[[ RECORDS TO USE open ]]
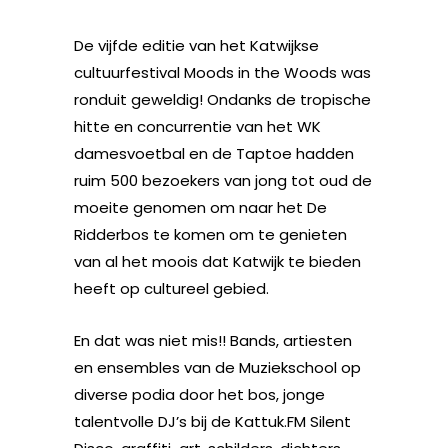
De vijfde editie van het Katwijkse
cultuurfestival Moods in the Woods was
ronduit geweldig! Ondanks de tropische
hitte en concurrentie van het WK
damesvoetbal en de Taptoe hadden
ruim 500 bezoekers van jong tot oud de
moeite genomen om naar het De
Ridderbos te komen om te genieten
van al het moois dat Katwijk te bieden
heeft op cultureel gebied.
En dat was niet mis!! Bands, artiesten
en ensembles van de Muziekschool op
diverse podia door het bos, jonge
talentvolle DJ’s bij de Kattuk.FM Silent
[[ RECORDS TO USE closed ]]
TASK INSTRUCTIONS:
Nothing from before the line containing "moeite genomen om naar het De" should appear; copy that line and each one after it through the last line of the entries, exactly.

RESULT OF THIS EXERCISE:
moeite genomen om naar het De
Ridderbos te komen om te genieten
van al het moois dat Katwijk te bieden
heeft op cultureel gebied.
En dat was niet mis!! Bands, artiesten
en ensembles van de Muziekschool op
diverse podia door het bos, jonge
talentvolle DJ’s bij de Kattuk.FM Silent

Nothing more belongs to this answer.